▶ TO-DO ITEM
While reading through the material below, copy each line that holds the word "DEMOCRATIC".

▶ WORKING DATA
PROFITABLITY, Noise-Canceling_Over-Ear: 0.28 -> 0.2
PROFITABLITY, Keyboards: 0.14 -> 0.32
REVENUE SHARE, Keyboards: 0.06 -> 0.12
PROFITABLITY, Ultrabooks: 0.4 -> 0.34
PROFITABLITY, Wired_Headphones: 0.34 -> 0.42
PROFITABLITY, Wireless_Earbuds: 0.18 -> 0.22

* * *

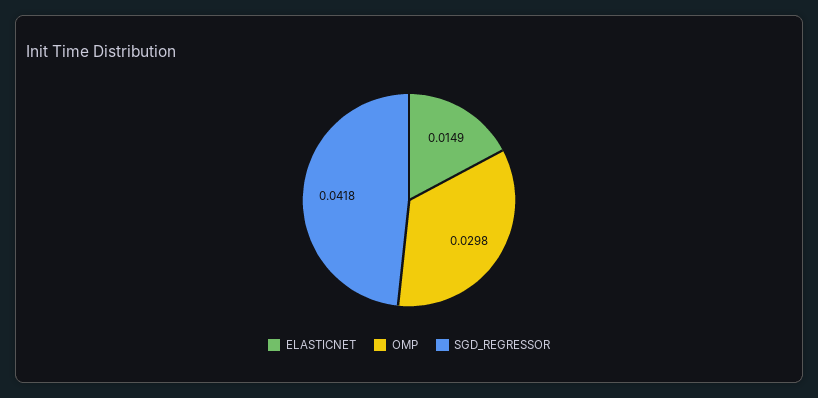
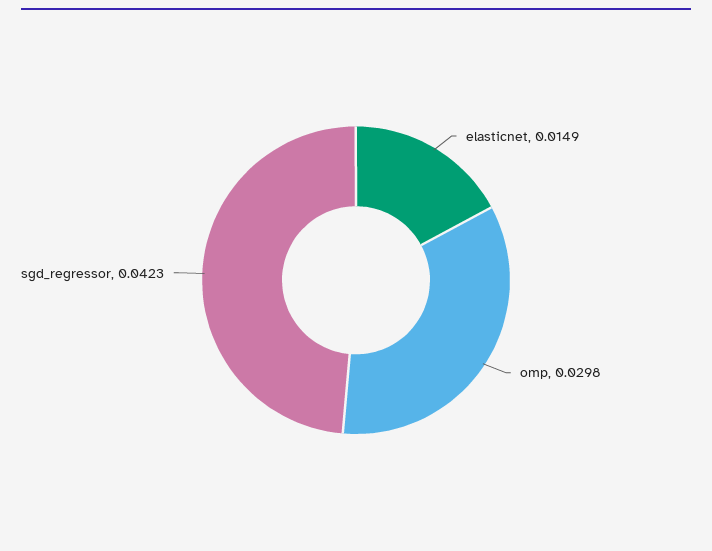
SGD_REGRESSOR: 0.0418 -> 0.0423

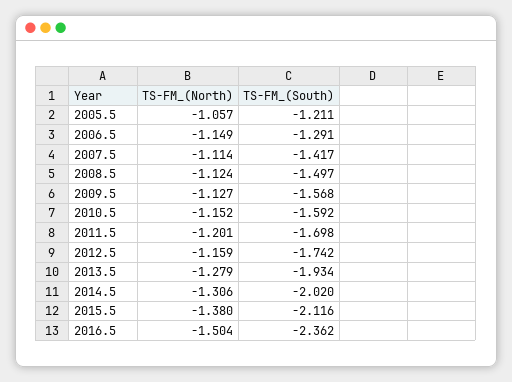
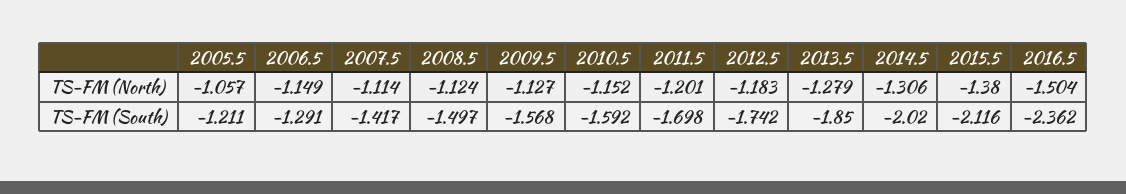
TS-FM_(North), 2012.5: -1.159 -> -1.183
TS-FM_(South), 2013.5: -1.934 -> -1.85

---

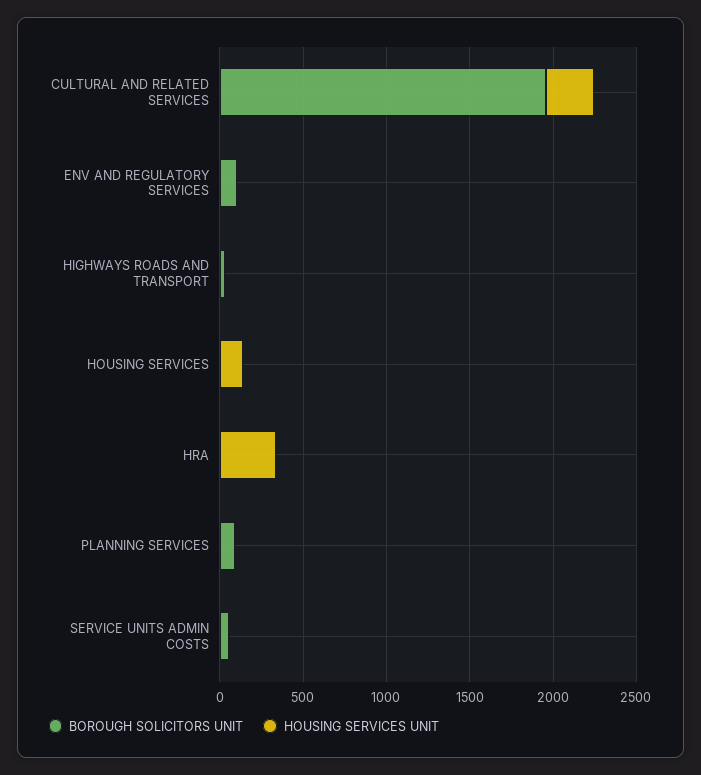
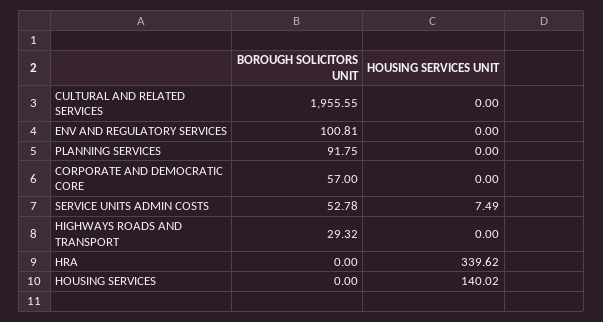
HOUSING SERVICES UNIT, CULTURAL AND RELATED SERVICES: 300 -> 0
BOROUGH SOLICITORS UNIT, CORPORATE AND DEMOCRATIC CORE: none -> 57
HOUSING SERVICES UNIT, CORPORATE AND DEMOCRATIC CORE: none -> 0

▶ ANSWER TO THIS TASK
BOROUGH SOLICITORS UNIT, CORPORATE AND DEMOCRATIC CORE: none -> 57
HOUSING SERVICES UNIT, CORPORATE AND DEMOCRATIC CORE: none -> 0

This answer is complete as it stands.